▸ Aim of the exercise
In the records below, find the line containing "REDE DE PODER" and the line containing "in winkelmand". Give again exactly those lines and every line between them, omitting the pictures.

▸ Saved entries

★ ★ ★ ★ ★ ★ ★

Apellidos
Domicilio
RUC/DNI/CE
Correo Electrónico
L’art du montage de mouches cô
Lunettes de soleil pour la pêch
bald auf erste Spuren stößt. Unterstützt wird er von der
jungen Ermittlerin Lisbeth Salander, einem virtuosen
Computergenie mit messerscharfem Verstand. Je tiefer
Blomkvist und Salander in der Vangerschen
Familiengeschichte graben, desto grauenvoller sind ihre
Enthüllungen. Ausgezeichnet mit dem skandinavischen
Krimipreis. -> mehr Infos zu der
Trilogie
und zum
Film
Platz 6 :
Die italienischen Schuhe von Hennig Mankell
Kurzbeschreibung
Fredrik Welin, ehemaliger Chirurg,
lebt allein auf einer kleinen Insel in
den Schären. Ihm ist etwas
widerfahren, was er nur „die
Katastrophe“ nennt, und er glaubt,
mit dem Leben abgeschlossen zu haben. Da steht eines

★ ★ ★ ★ ★ ★ ★

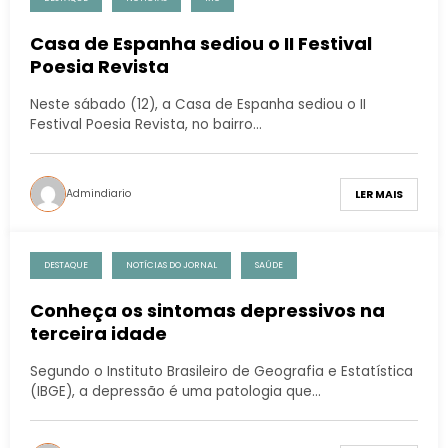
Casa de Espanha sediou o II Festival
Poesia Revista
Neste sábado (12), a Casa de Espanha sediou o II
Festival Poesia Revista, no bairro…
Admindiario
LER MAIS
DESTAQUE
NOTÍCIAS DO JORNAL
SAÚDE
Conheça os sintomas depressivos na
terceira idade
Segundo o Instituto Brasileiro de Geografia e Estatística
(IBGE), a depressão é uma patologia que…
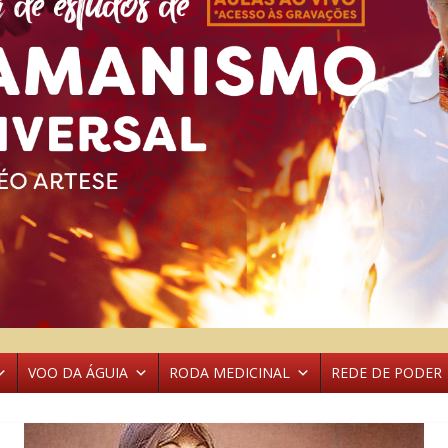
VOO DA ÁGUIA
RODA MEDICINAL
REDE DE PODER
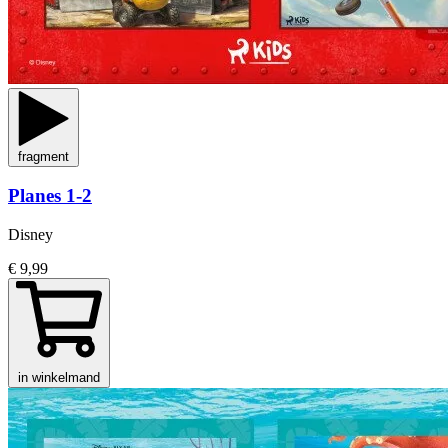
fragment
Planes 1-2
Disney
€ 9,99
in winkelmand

★ ★ ★ ★ ★ ★ ★

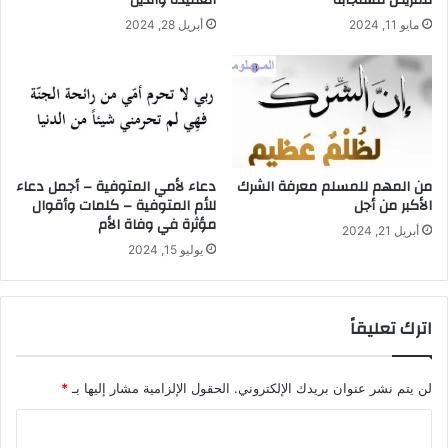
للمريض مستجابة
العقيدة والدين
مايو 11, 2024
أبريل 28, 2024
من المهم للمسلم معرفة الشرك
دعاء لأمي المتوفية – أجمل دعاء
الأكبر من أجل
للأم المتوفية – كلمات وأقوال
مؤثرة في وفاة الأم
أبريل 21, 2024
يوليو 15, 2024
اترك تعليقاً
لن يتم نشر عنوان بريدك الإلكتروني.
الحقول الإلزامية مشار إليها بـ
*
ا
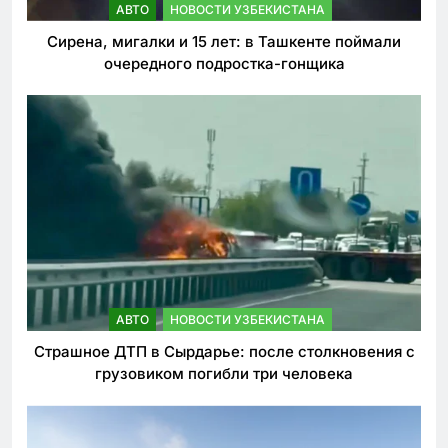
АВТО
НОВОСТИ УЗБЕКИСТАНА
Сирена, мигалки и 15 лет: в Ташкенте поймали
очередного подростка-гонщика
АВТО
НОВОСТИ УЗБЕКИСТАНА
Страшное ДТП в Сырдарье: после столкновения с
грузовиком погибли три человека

★ ★ ★ ★ ★ ★ ★

▸ Answer box
REDE DE PODER
fragment
Planes 1-2
Disney
€ 9,99
in winkelmand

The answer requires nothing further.